Duncan and Mabel
I pull up at the care home and open the boot of the Renault prior to laying the platform on the ground by the front passenger door. Mabel’s red carpet - and her carriage - awaits.
A member of staff who is sitting on a bench outside the building returns my greeting but tells me not to ask her how she is. Why not? Because she is not a happy bunny. I make myself stand there and listen to her gripes. The individual from head office who has taken over management of the home seems to have ruffled a few feathers. According to the member of staff I’m talking to, several workers are considering putting in their notice and one of the cooks has been traumatised by a bawling out he’s received.
As I step towards the front door, I say hello to the resident who is sitting there. Close to tears, she tells me she has been left there for ages and she wants to be taken back inside the building. I tell her I’ll let the carers know right away. Just inside the front door another resident, looking perturbed, is trying to get out of the building without using the entry code. It seems that, today, the care home is in a right old state of flux.
When I phoned this morning, and wasn’t able to get through to the senior carer, I tried to get through to the manager, only to be connected to the voicemail of the former manager.

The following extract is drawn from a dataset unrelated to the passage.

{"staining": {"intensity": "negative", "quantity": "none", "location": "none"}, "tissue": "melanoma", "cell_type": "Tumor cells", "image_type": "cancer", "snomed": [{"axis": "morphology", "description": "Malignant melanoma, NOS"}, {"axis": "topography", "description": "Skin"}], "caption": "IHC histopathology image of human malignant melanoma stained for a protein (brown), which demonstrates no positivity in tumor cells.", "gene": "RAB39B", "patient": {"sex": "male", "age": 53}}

Calm and reassuring as her voice is, it’s not much good to me or anyone else now that she’s no longer an employee.
The manager of another care home in the group was supposed to be looking after ours in addition to her own until a new permanent manager could be appointed. However, when she turned up to look around the place, she changed her mind about so significantly increasing her responsibilities. Perhaps this was because the home she is already in charge of is purpose-built and newly designed, while this one was converted years ago. Corridors are narrow, rooms are on the small side and the buzzer system needs updating. And so, in the absence of the intended temporary manager, it has fallen to someone from head office to take the reins. How long until a new permanent manager is in position? Well, the residents’ relatives were invited to be involved in the interview process but we haven’t heard anything more about that since we accepted the invite.
Anyway, all has not gone to rack and ruin, because Mabel is ready and waiting for me in her wheelchair. And so I push her outside and past the resident who was desperately wanting back inside and is now about to get her wish. Ian already has his window wound down so that he can greet Mabel and extend his arm towards her. He holds Mum’s hand as I detach one side of the wheelchair and manoeuvre the chair up on to the platform. Then I collect the transfer board from Ian, clamber into the car via the driver’s door and slide the board under Mabel’s bottom. Hauling Mum from wheelchair to passenger seat is sometimes done smoothly and silently, at other times Mabel yelps her unease. But, as always, she is soon in position A, and, as usual, I ask her how she is. “Fine,” she tells me. She is all right despite the absence of a new manager, not because of it.
It takes us 20 minutes to drive to the village where ‘our old manager’ is now working. En route Ian treats us to a song. I’ve heard him singing this one before, but have never really listened to the lyrics.:
‘Take me back to dear old Blighty,
Put me on the train for London Town,
Take me over there, drop me anywhere,
Pompey, Leeds or Gillingham, well I don't care;
I should like to see my best girl,
Cuddling up again we soon should be;
hurry me home to Blighty,
Blighty is the place for me.’
After a cup of tea overlooking the cricket pitch, we soon find the care home in question. Our old manager gives me a guided tour of her new home, which seems an excellent one, spacious and well-staffed. Beatrice then comes out with me to the car park to greet Mabel and Ian. I sit in the car at Mum’s feet, so that she can see me and we can have some low-key physical contact, while Beatrice and Ian talk about one of the residents in this care home. That’s Derek, a guy in his nineties that Ian and Mabel used to play indoor bowls with. Ian had last heard from him about three years ago when, knowing of Derek’s interest in World War Two plane design, Dad had given him an old Airfix model of mine that Mabel had assembled and painted for me when I was a child. It strikes me as oddly reassuring that such a casual conversation can touch so many bases.
I realise why I’ve driven all the way out here today: to get some reassurance from the company of our ex-manager. Am I going to try and arrange a transfer of Mabel to this new home? Not at the moment, because the length of the drive would soon become a barrier to our visiting Mabel as often as we do. Also, the staff at our existing home have been well trained and we feel loyalty to them too. Hopefully, the present state of fractious flux won’t demotivate the carers. Hopefully, when the new manager is appointed things will settle down and our care home can get back to what it’s supposed to do. That’s the message that our old manager would like me to take back to the staff at our care home. It’s just this common sense attitude and sense of loyalty that makes her such a good care home manger in the first place.
I still do not understand why the group felt they had to let her go. But that’s a fait accompli now. We just have to accept it.
Ian has already accepted the situation. He seems in his usual good spirits. I can’t help asking him: “Shall I take you back to dear old Blighty, Dad?”
He replies happily enough and in verse: “Drop me anywhere. Pompey, Leeds or Gillingham, well I don't care.”